Der Start war witzig, jedenfalls in der Werbung: Ein Mann saß im Wald in einem Klohäuschen. "Mach auf", sagte ein kleines Digitalradio. Plötzlich fielen Tür und Seitenwände um und vor dem verdutzten Mann standen die berühmtesten Radiomoderatoren Norwegens mit der schwedischen Schlagerikone Tommy Nilsson.
Sein Hit "Öffne Die Tür" sollte in diesem von öffentlichen und privaten Sendern gemeinsam produzierten Fernsehspot sprichwörtlich der "Türöffner" für das Digitalradio sein und die Menschen auf das Ende der UKW-Ära vorbereiten - seit 1995 geplant, schließlich vom Parlament beschlossen und im vergangenen Jahr am 11.1. um 11.11 Uhr im hohen Norden Norwegens gestartet.
Funklöcher, instabile Signale und alte Empfangsgeräte
Inzwischen gibt es knapp 30 Radioprogramme überall in Norwegen nur noch digital. Lediglich kleinere lokale Stationen dürfen bis 2022 auf UKW weitersenden. Thor Gjermund Eriksen ist Generaldirektor des öffentlichen Senders NRK. In einem Interview bei den "Radiodays Europe" ließ er damals dezent durchblicken, dass er nicht wirklich glücklich war mit der UKW-Abschaltung. Wie würden die Hörer reagieren? "Das wissen wir noch nicht. Es ist ja auch nicht unsere Entscheidung, sondern die der Regierung, und sie ist an Bedingungen geknüpft."

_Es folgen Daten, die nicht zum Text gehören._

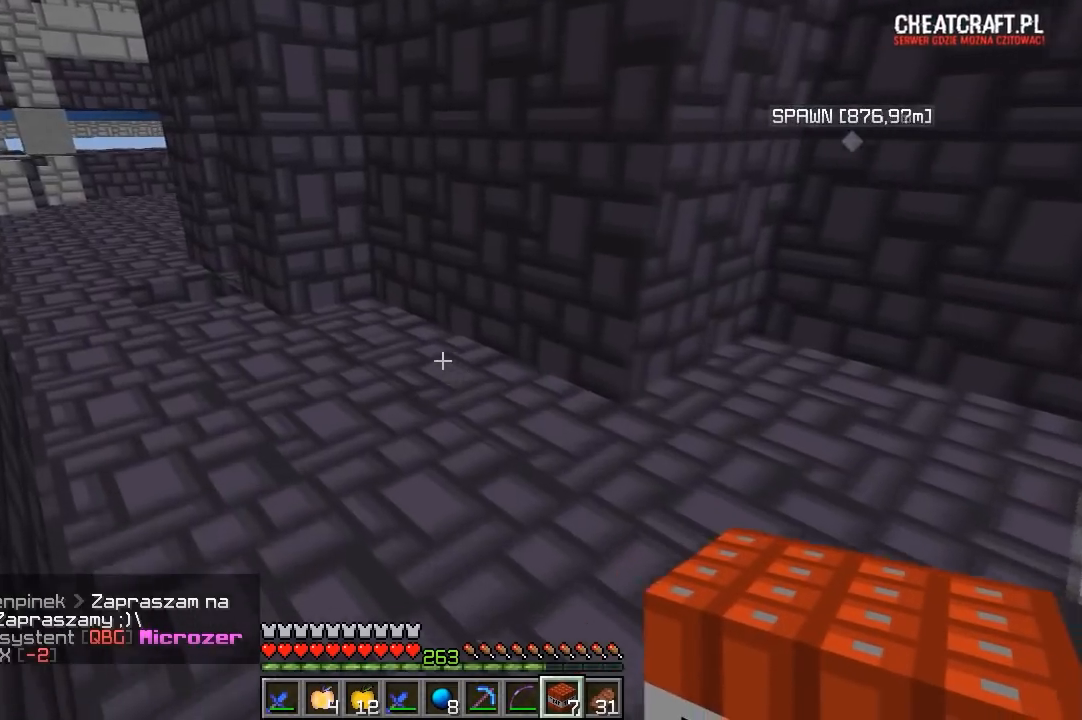
{"keys": ["a", "w"], "mouse": [], "events": []}
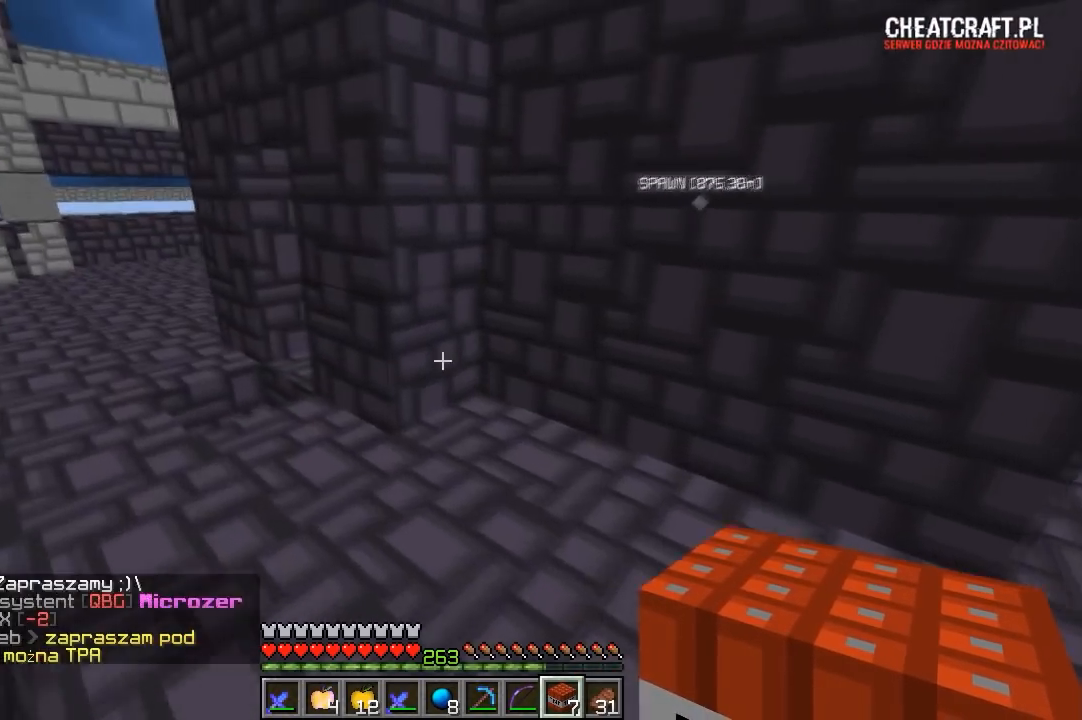
{"keys": ["a", "w"], "mouse": [], "events": [[83, "a", "up"], [167, "a", "down"]]}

Eine der Bedingungen war stabiler DAB-Empfang in 99,95 Prozent aller norwegischen Haushalte. Diese Bedingung war angeblich erfüllt, aber von Anfang an gab es Beschwerden: Funklöcher, instabile Signale und auch der nötige Austausch von an die acht Millionen alten Empfängern. Die Folge: Es wird weniger Radio gehört.
Die Zahlen sind unterschiedlich deutbar
Jon Branaes ist NRKs Radiochef: "Die Ursache für den Hörerrückgang ist natürlich die Abschaltung des UKW-Signals. Die Leute haben schlichtweg nicht genügend geeignete Geräte zur Verfügung. Vor allem im Auto, auch wenn neue Modelle bereits DAB haben. Aber bei älteren Autos sind viele der Meinung, dass es zu teuer und zu umständlich ist, ein DAB-Radio oder einen Adapter einzubauen."
Mit den Zahlen, die dazu gehören, ist es wie immer: Man kann sie unterschiedlich deuten. So hatte das Programm P4 im zweiten Quartal 2017 noch mit UKW etwa 1.150.000 Hörer, nur mit DAB ein Jahr später entweder 150.000 Hörer weniger oder aber schon wieder eine Million! Und auch diese vermeintliche Schreckensmeldung vom Juli ist laut Branaes auf den zweiten Blick gar nicht so schlimm:
"Im Sommer haben wir eine psychologische Grenze unterschritten, als die Hörerzahlen während der Ferien auf unter 50 Prozent gesunken waren. Ein Rückgang im Sommer ist aber normal, das war gefühlt jedoch etwas Anderes diesmal. Jetzt, nach dem Ende der Urlaubszeit, sehen wir, dass der Abstand kleiner geworden ist, der Unterschied zu 2017 liegt nur noch bei sechs bis sieben Prozentpunkten, was die Hörerzahlen angeht."
"DAB ist ja fast schon wieder ein bisschen veraltet"
Der Radiomacher bleibt also zuversichtlich. DAB werde sich am Ende durchsetzen. Vielleicht nicht ganz so schnell, in den kommenden acht bis zehn Jahren werde Radio aber wohl im größten Teil Europas digitalisiert sein. Möglicherweise dann aber dauerhaft mit einer anderen, vielleicht sogar kleineren Hörerschaft, sagt Professorin Gunn Enli, Medienwissenschaftlerin an der Uni Oslo.
Man habe Leuten, die weiterhin Radio hören wollen, den Umstieg einfach nicht leicht genug gemacht und: "Wir haben vor allem die jungen Hörer verloren, denn DAB ist ja fast schon wieder ein bisschen veraltet. Zum Zeitpunkt der Umstellung hatten sich ja bereits viele Prozesse im Internet etabliert, wir hören zum Beispiel Podcasts oder so etwas und das Problem mit DAB ist nun einmal, dass es überhaupt nicht ans Netz gekoppelt ist."